Tom Wheeler, executive director of the Environmental Protection Information Center (EPIC), seconded her comments and also questioned the adequacy of the environmental review.

When the matter came back to the board, Third District Supervisor Mike Wilson took advantage of the technology available through the Zoom-enabled meeting to share his computer screen, displaying photos and schematic drawings while arguing at length against the billboard. 

“What’s being asked of us is to grant an entitlement,” he said. “It’s not a vested right. We’re being asked to balance whether or not that is an appropriate thing for us to do for a nonconforming use. … We’re supposed to be protecting public trust resources for the public benefit.”

He went on to question the accuracy of the design specs and the accountability for claims made by the project engineer.

Following his comments, First District Supervisor Rex Bohn resumed the opposing stance, which he’d established at the previous meeting. He argued that the public trust doctrine doesn’t really apply here because the sign is on private property. And besides, he said, the billboard does provide a public benefit in that it supports the businesses that advertise on it — not to mention Wills’ business. Bohn said the board had asked for some specific questions to be answered at the previous hearing, and they’d all been answered satisfactorily. 

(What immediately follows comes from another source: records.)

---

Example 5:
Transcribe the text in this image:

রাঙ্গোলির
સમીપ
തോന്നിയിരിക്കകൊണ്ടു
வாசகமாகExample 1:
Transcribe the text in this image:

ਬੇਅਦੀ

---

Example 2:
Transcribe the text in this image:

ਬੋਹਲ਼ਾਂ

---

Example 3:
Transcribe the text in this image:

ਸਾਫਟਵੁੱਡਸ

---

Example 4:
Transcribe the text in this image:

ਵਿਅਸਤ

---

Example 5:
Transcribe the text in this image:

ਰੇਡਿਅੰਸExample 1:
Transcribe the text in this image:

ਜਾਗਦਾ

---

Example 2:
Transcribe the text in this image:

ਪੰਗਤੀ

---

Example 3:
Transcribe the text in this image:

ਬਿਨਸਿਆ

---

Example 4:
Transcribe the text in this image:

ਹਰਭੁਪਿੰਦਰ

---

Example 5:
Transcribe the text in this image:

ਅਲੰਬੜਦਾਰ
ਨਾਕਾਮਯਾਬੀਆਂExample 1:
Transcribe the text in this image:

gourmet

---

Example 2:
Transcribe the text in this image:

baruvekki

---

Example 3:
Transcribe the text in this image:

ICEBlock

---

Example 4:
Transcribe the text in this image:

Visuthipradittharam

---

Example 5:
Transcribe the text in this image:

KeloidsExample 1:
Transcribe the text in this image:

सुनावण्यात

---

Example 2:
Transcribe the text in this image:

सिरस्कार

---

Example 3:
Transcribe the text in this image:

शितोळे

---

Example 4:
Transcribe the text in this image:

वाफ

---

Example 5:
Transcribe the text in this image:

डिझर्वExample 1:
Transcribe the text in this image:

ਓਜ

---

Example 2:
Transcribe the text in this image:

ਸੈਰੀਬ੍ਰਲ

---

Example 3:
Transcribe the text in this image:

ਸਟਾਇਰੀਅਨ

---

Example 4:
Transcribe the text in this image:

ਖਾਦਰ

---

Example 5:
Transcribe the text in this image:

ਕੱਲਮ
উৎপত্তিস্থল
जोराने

“I see no reason to go against staff [recommendations],” Bohn said. 

Fourth District Supervisor Virginia Bass took a bit of a step back, recounting her tenure on the Eureka City Council, when billboards were frequently a hot topic. She argued for “a comprehensive plan” to address the fate of nonconforming billboards countywide and said she’d like to see an agreement to eventually bring down not just this billboard but two others in the vicinity. 

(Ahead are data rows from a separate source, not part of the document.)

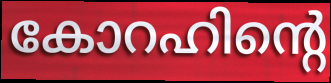
കോറഹിന്റെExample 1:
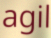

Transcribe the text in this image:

agil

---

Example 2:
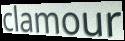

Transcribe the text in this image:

clamour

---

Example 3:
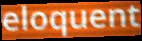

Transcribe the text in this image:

eloquent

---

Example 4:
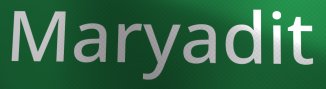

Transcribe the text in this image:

Maryadit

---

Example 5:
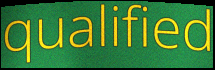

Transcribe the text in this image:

qualifiedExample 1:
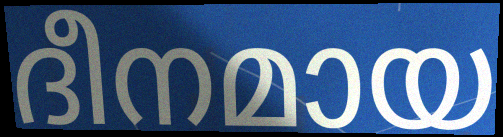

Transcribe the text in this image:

ദീനമായ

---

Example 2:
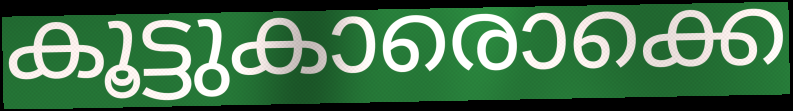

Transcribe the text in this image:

കൂട്ടുകാരൊക്കെ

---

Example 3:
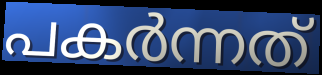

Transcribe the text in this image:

പകർന്നത്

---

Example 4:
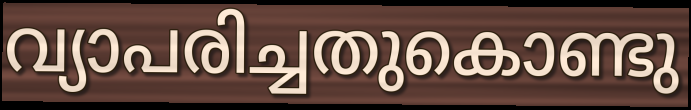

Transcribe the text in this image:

വ്യാപരിച്ചതുകൊണ്ടു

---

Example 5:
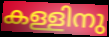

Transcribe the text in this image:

കള്ളിനുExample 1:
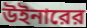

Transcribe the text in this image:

উইনারের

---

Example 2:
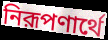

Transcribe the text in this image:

নিরূপণার্থে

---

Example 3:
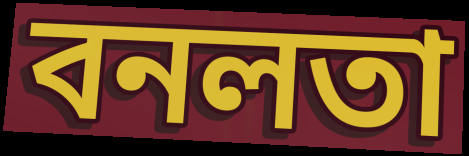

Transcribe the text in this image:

বনলতা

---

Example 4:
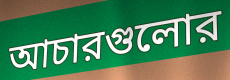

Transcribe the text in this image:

আচারগুলোর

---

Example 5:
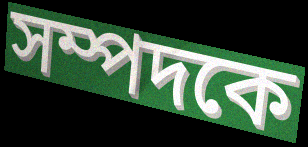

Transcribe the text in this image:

সম্পদকেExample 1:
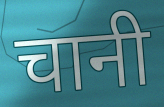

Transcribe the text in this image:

चानी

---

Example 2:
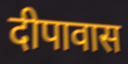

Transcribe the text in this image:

दीपावास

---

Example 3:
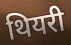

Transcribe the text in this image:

थियरी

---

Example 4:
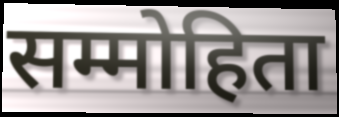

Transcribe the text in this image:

सम्मोहिता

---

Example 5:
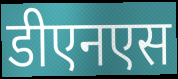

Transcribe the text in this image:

डीएनएस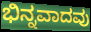
ಭಿನ್ನವಾದವುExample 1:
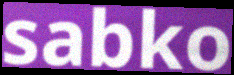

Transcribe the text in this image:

sabko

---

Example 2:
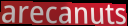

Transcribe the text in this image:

arecanuts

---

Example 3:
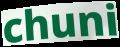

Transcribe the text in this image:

chuni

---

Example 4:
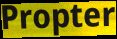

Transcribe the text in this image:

Propter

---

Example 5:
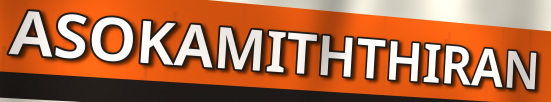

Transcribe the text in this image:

ASOKAMITHTHIRAN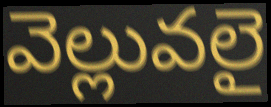
వెల్లువలైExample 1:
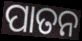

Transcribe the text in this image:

ପାତନ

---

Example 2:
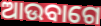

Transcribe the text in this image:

ଆଉବାଗେ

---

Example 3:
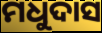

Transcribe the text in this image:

ମଧୁଦାସ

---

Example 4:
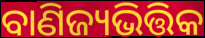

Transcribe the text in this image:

ବାଣିଜ୍ୟଭିତ୍ତିକ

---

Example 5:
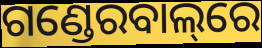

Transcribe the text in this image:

ଗଣ୍ଡେରବାଲ୍‌ରେ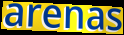
arenasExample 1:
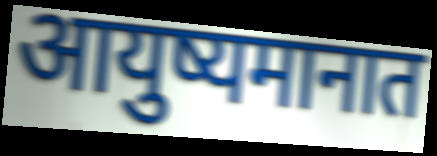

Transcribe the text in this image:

आयुष्यमानात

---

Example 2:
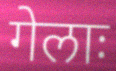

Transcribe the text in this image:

Wilson made a motion to grant a permit for the billboard that would expire in five years.

Second District Supervisor Estelle Fennell said she wasn’t comfortable with such a short time period, saying it seemed like “underlying this [proposal] is a basic dislike of the billboard.” She suggested making it a 10-year timetable. 

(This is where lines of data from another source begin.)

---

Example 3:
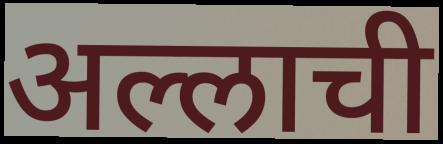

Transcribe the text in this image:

अल्लाची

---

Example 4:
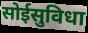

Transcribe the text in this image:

सोईसुविधा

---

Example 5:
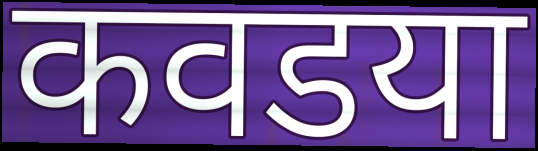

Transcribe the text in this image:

कवडया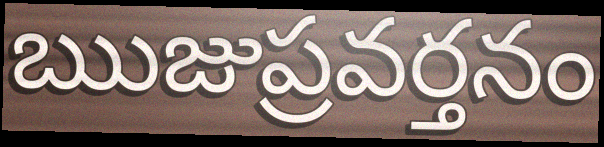
ఋజుప్రవర్తనం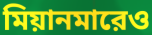
মিয়ানমারেওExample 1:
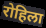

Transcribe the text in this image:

रोहिला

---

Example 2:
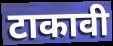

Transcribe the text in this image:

टाकावी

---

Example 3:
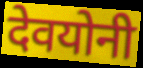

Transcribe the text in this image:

देवयोनी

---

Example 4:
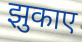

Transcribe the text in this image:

झुकाए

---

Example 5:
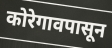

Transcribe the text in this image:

कोरेगावपासून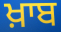
ਖ਼ਾਬ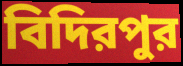
বিদিরপুরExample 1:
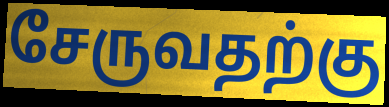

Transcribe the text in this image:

சேருவதற்கு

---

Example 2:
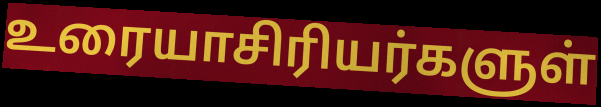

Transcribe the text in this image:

உரையாசிரியர்களுள்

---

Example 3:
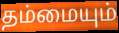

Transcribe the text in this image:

தம்மையும்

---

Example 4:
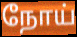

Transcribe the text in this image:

நோய்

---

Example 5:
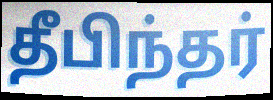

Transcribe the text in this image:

தீபிந்தர்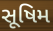
સૂષિમ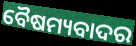
ବୈଷମ୍ୟବାଦର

Fifth District Supervisor Steve Madrone, who’d been silent to this point in the debate, said he’d prefer not to allow the sign’s reconstruction at all. Wilson chimed in to again suggest his five-year permit proposal, suggesting that it would represent a compromise between Fennell’s suggested 10-year period and Madrone’s zero. 

Fennell didn’t much care for that idea, saying five years didn’t seem fair to Wills. 

At the suggestion of Planning and Building Director John Ford, the motion that the board wound up voting on included an indemnification agreement as a condition of approval. Thus, Wills must agree not to sue the county in order to get his permit. Staff will also write up a series of findings to support the five-year permit decision, which was approved by Wilson, Bass and Madrone, with Bohn and Fennell dissenting. The decision will become codified at a future meeting, where this item will likely appear on the board’s consent calendar.

A voicemail left for Wills was not returned by the time this post was published.